Echo Bridge Entertainment released Roadracers on DVD March 20, 2012, and Blu-ray Disc April 17, 2012. The Blu-ray Disc included a 5.1 DTS soundtrack, and both the DVD and Blu-ray Disc say "Director's Cut" on the box. The special features include an audio commentary with Rodriguez and a 10 Minute Film School.
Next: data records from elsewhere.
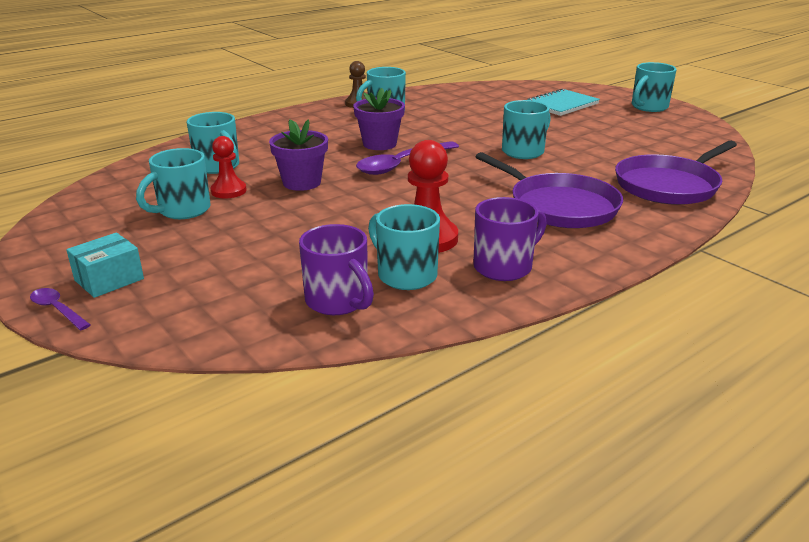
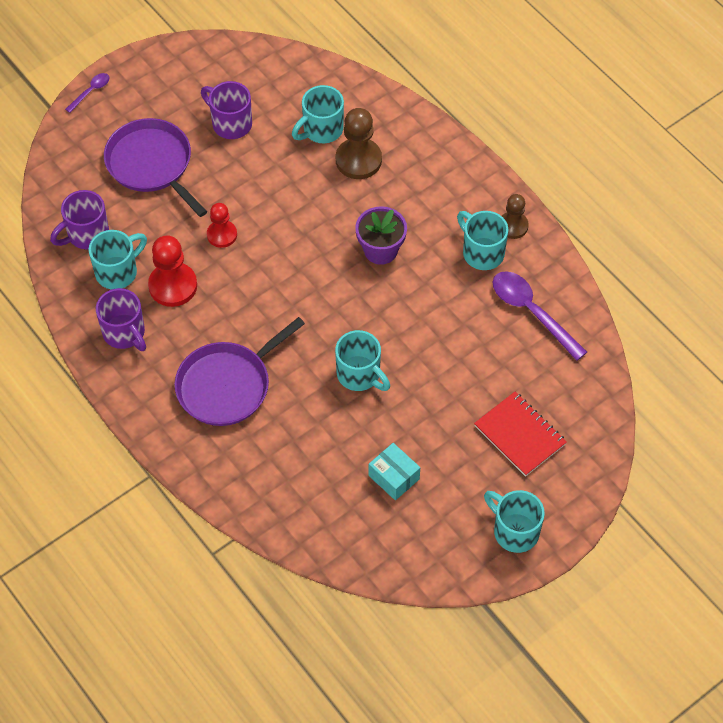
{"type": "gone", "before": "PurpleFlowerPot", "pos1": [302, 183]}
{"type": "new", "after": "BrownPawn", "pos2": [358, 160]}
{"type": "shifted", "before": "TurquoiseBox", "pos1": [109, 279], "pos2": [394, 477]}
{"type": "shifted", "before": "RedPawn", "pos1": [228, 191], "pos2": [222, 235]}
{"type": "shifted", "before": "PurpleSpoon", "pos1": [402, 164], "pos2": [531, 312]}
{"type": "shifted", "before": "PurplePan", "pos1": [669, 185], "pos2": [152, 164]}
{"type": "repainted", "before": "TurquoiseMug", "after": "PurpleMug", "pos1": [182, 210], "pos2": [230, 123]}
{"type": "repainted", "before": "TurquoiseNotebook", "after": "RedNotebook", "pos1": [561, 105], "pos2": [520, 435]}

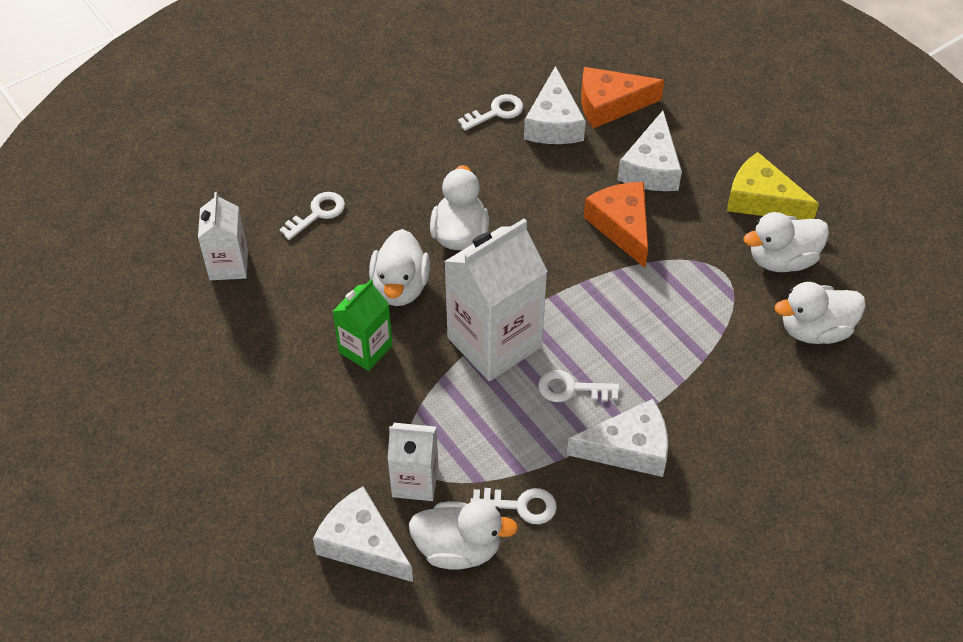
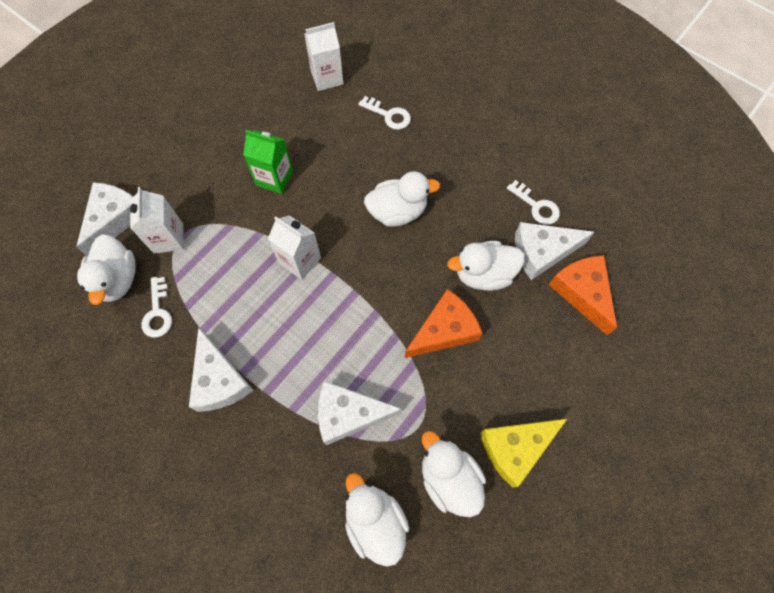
{"type": "gone", "before": "WhiteKey", "pos1": [571, 388]}
{"type": "shifted", "before": "WhiteDuck", "pos1": [400, 287], "pos2": [483, 274]}
{"type": "shifted", "before": "WhiteCheese", "pos1": [651, 168], "pos2": [349, 414]}
{"type": "rotated", "before": "YellowCheese", "pos1": [761, 200], "pos2": [515, 448], "turn": -135}
{"type": "scaled", "before": "WhiteCarton", "pos1": [494, 342], "pos2": [300, 260], "scale": 0.56}

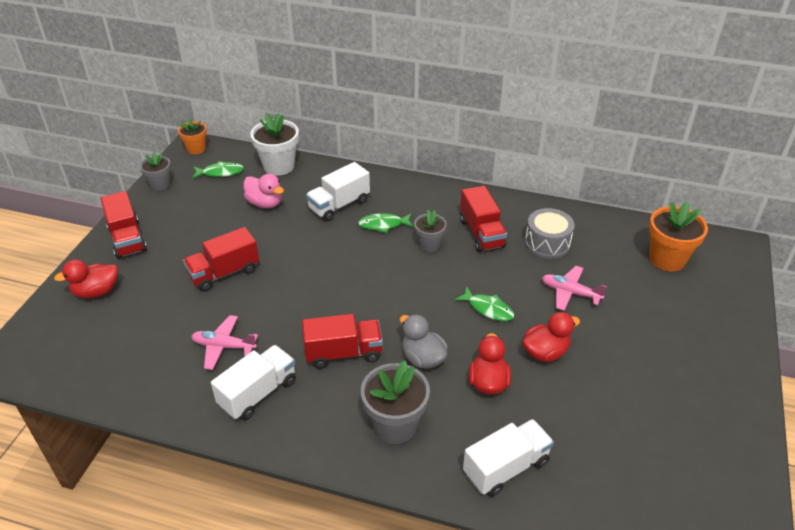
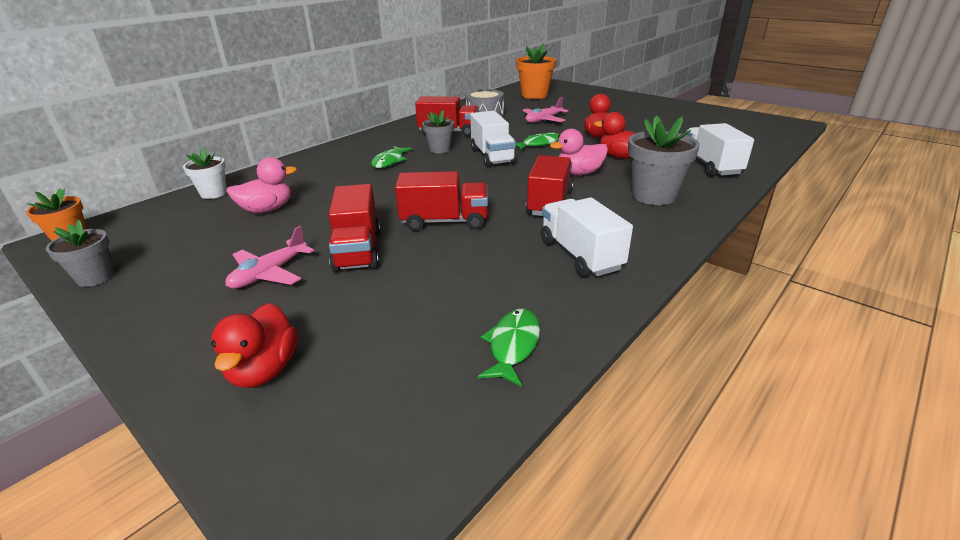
{"type": "shifted", "before": "RedTruck", "pos1": [127, 239], "pos2": [444, 221]}
{"type": "shifted", "before": "PinkPlane", "pos1": [224, 346], "pos2": [269, 274]}
{"type": "shifted", "before": "GreenFish", "pos1": [220, 172], "pos2": [513, 345]}
{"type": "shifted", "before": "WhiteTruck", "pos1": [339, 205], "pos2": [492, 156]}
{"type": "repainted", "before": "GreyDuck", "after": "PinkDuck", "pos1": [423, 358], "pos2": [579, 173]}
{"type": "scaled", "before": "WhiteFlowerPot", "pos1": [279, 166], "pos2": [213, 193], "scale": 0.61}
  In 2011, Miramax made a deal with Hulu Plus and Netflix to instant stream their film library. As a result, Roadracers has also been available for digital streaming.

==Reception==
John J. O'Connor of The New York Times wrote, "From square parents to ominous rumbles, Roadracers doesn't miss a cliche in the depiction of rebels without a cause. Skillfully done, though." Chris Willman of the Los Angeles Times called it "a giddily shameless paean to misspent youth". Louis Black of The Austin Chronicle called "the perfect Roger Corman movie" as made by Rodriguez. John Leonard of New York described it as "a fifties drive-in movie with some nineties salsa on its popcorn".

Reviewing the film on home video, Matt Serafini rated it 3.5/5 stars and wrote, "It’s a fairly simple movie, and a remarkably assured one." Nathan Rabin of The A.V. Club wrote, "Rodriguez is clearly a virtuoso working at the top of his form, and the film's lurid, over-the-top histrionics suit his talents nicely." Ignatiy Vishnevetsky, also of The A.V. Club, said, "I wish cable networks were a little more willing to undertake these kinds of cheap, chancy projects." Mike D'Angelo of Entertainment Weekly rated it B− and called it "a fun pastiche" until the violent climax. R. L. Shaffer of IGN rated it 8/10 and wrote, "Fans of Robert Rodriguez should definitely check out Roadracers. The film reminds us of the director's humble roots, all while providing 90 minutes of fun, fast-paced, grindhouse-style filmmaking."